Task to complete
Quote every line of the data below verbatim, leaving out the pictures themselves.

Collected data
------------------------------------

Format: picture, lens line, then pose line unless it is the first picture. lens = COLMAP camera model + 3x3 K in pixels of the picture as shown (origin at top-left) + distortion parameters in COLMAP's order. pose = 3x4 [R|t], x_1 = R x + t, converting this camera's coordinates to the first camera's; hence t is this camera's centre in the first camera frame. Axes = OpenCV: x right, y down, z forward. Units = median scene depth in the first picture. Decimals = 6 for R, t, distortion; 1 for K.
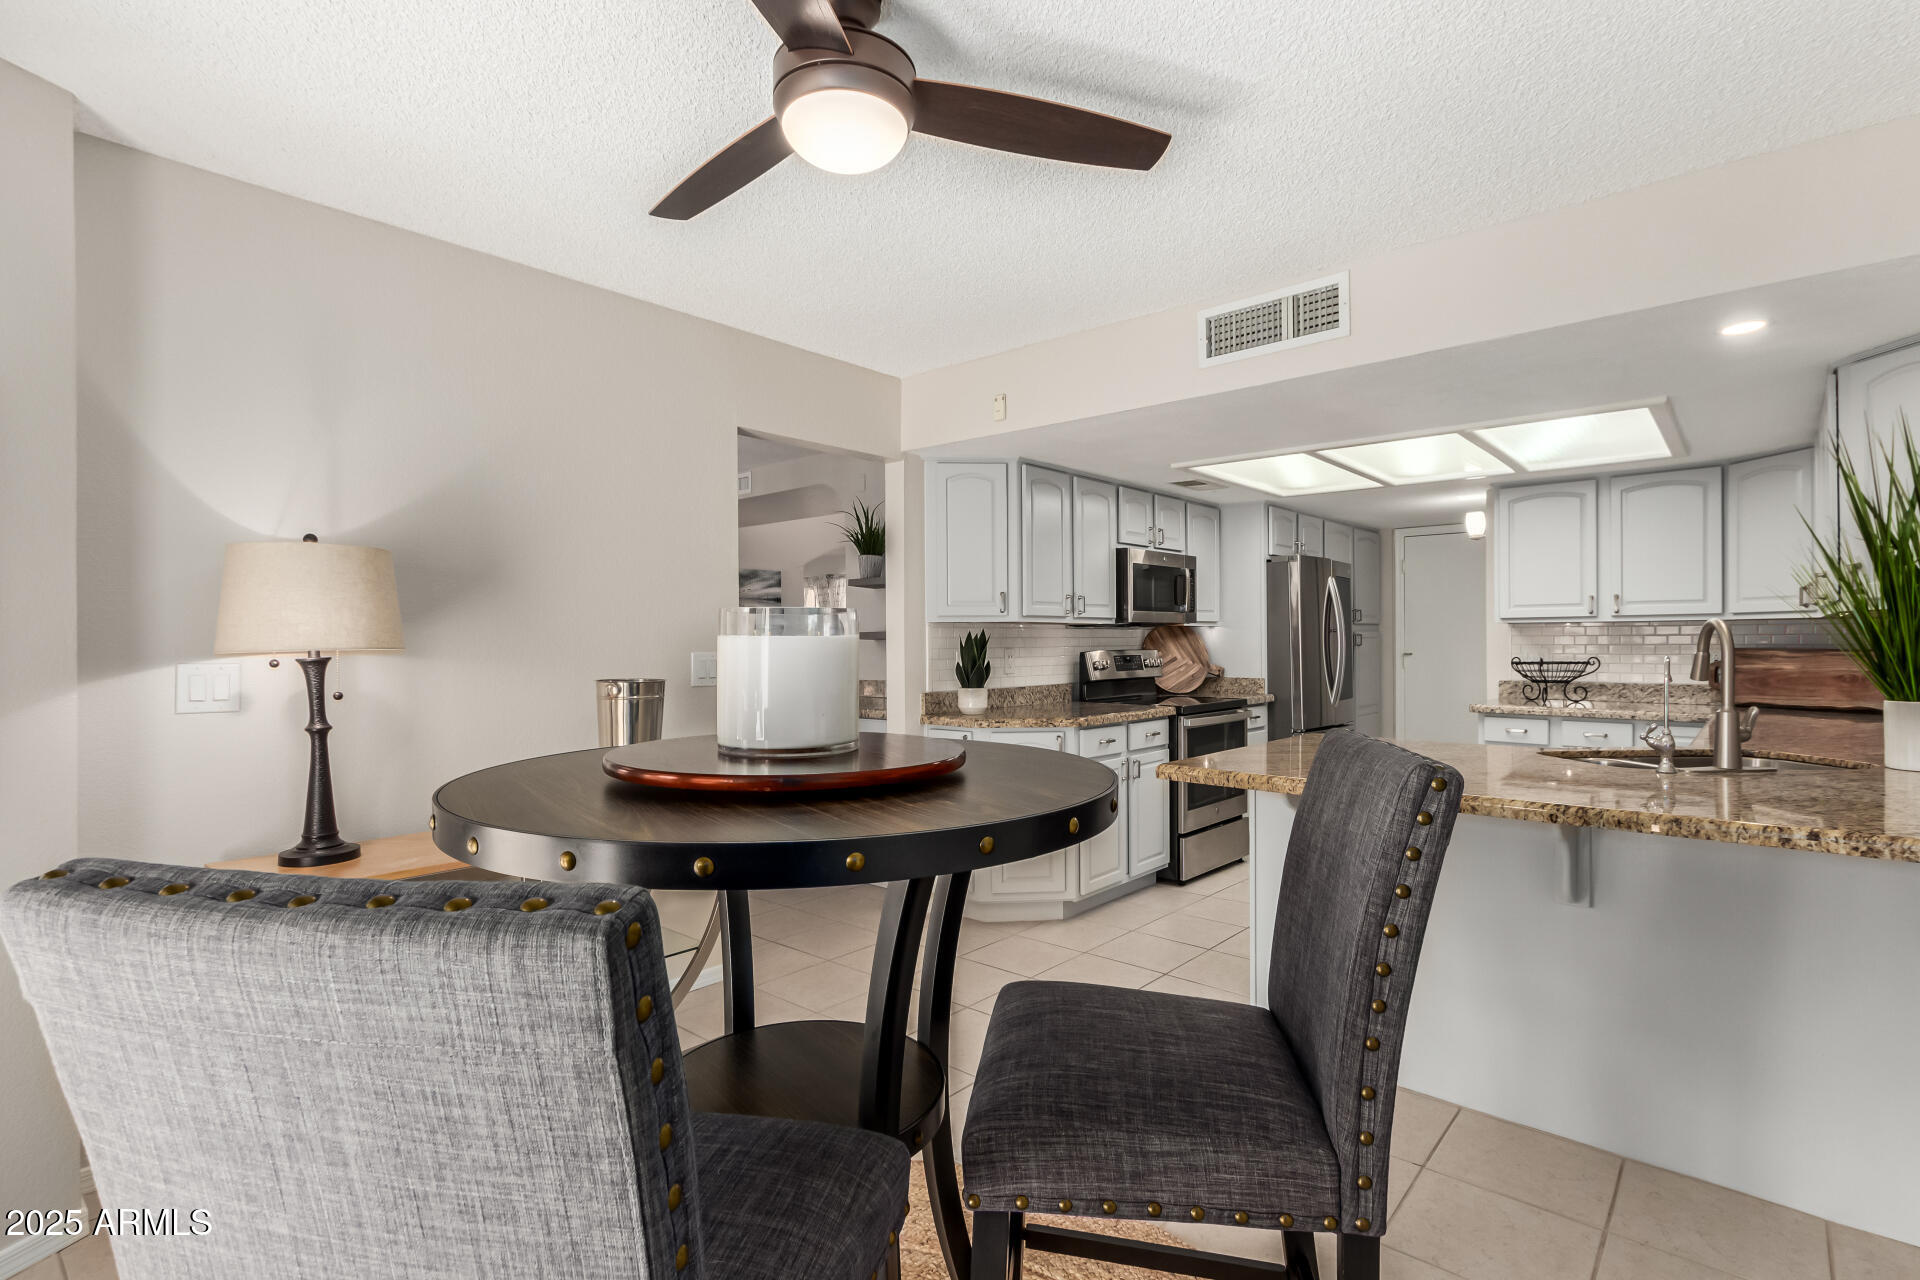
lens RADIAL K [[973.9, 0, 957.3], [0, 973.9, 640.8], [0, 0, 1]] dist [0.004977, -0.001146]
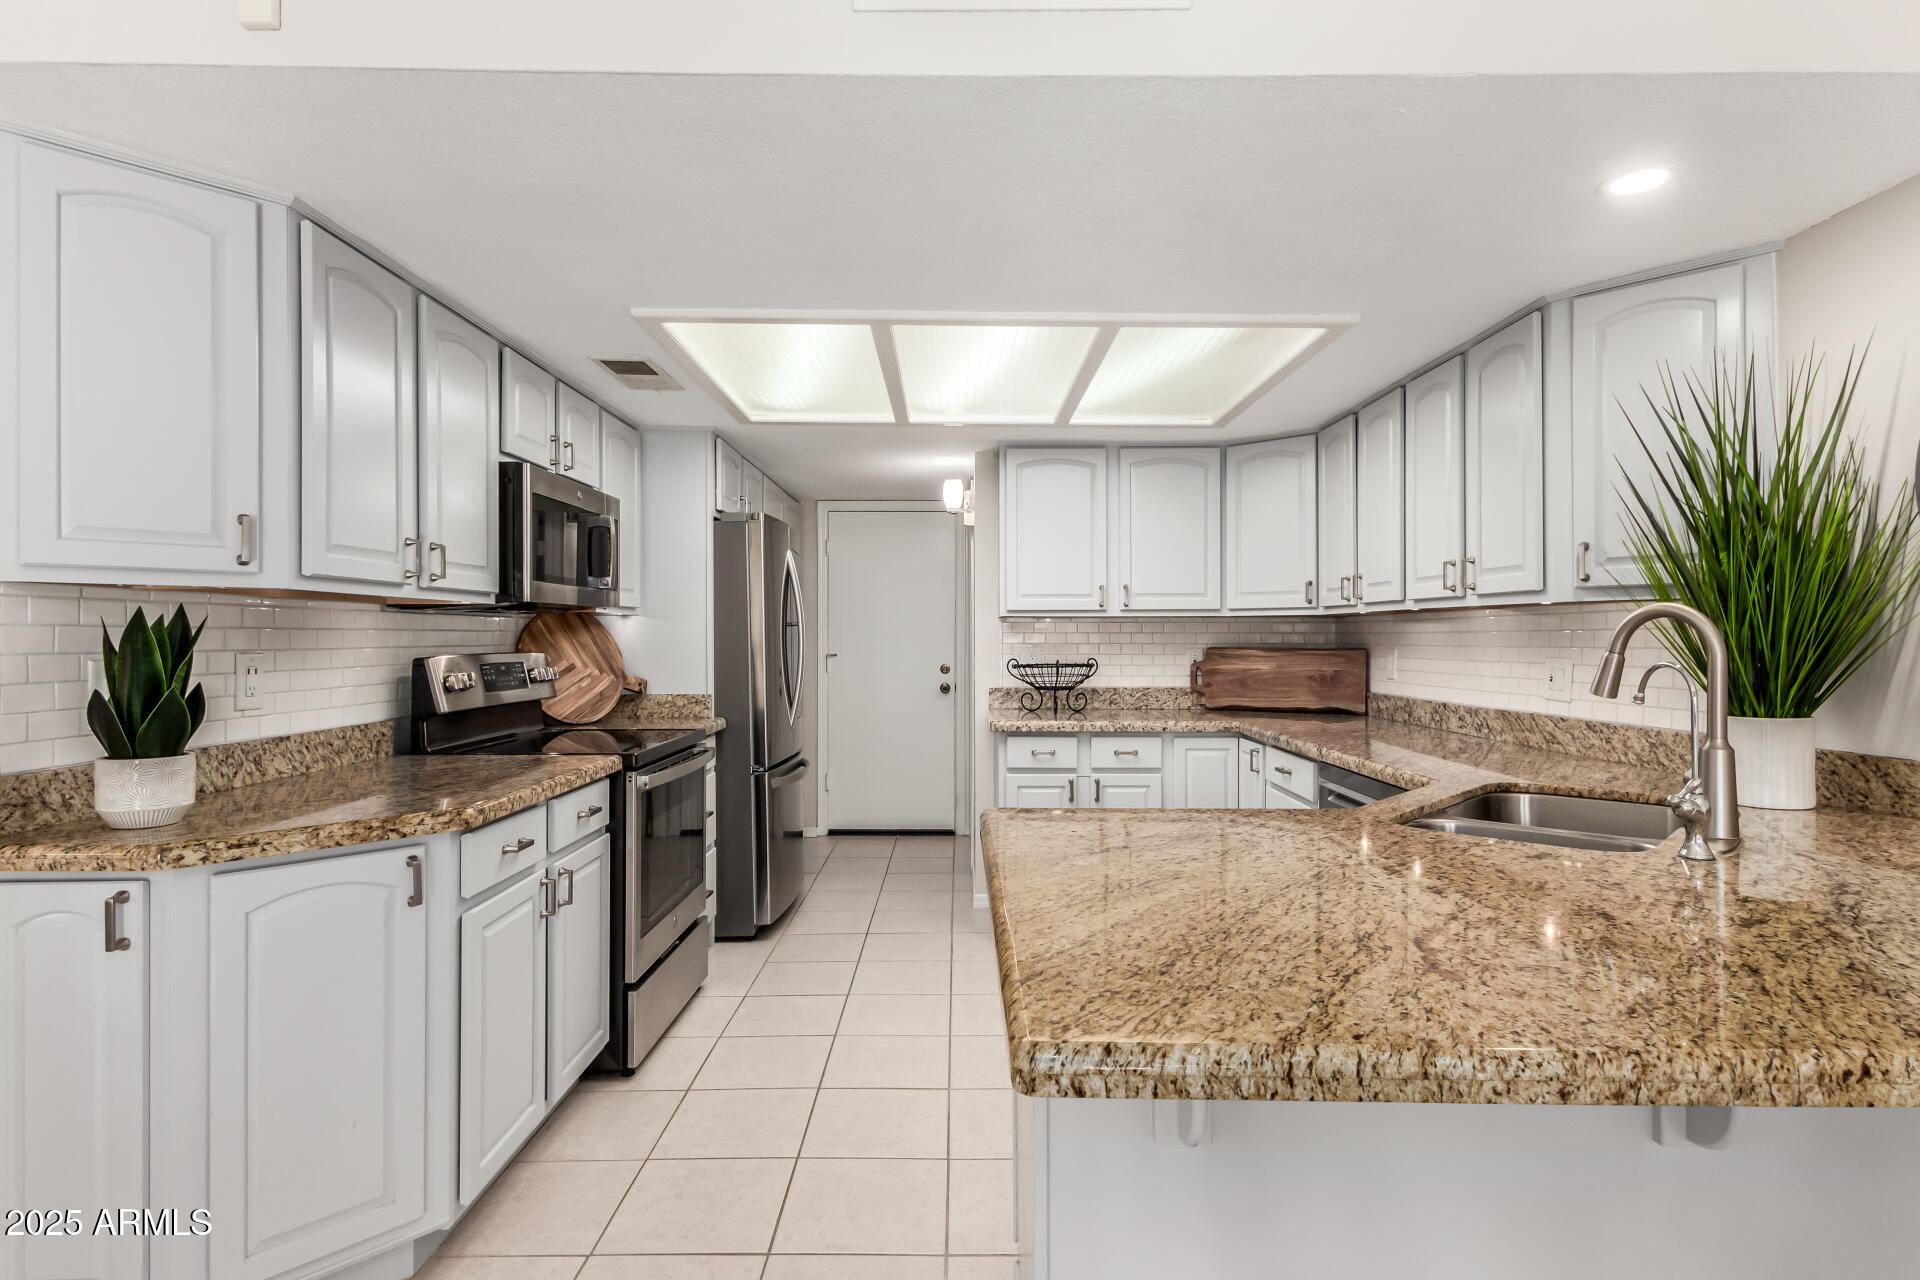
lens RADIAL K [[973.9, 0, 963.5], [0, 973.9, 631.8], [0, 0, 1]] dist [0.004977, -0.001146]
pose [[0.741406, 0.008199, 0.671007, -0.003655], [-0.002517, 0.999952, -0.009438, 0.002033], [-0.671052, 0.005309, 0.741391, 0.442355]]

------------------------------------

Solution below
Format: picture, lens line, then pose line unless it is the first picture. lens = COLMAP camera model + 3x3 K in pixels of the picture as shown (origin at top-left) + distortion parameters in COLMAP's order. pose = 3x4 [R|t], x_1 = R x + t, converting this camera's coordinates to the first camera's; hence t is this camera's centre in the first camera frame. Axes = OpenCV: x right, y down, z forward. Units = median scene depth in the first picture. Decimals = 6 for R, t, distortion; 1 for K.
lens RADIAL K [[973.9, 0, 957.3], [0, 973.9, 640.8], [0, 0, 1]] dist [0.004977, -0.001146]
lens RADIAL K [[973.9, 0, 963.5], [0, 973.9, 631.8], [0, 0, 1]] dist [0.004977, -0.001146]
pose [[0.741406, 0.008199, 0.671007, -0.003655], [-0.002517, 0.999952, -0.009438, 0.002033], [-0.671052, 0.005309, 0.741391, 0.442355]]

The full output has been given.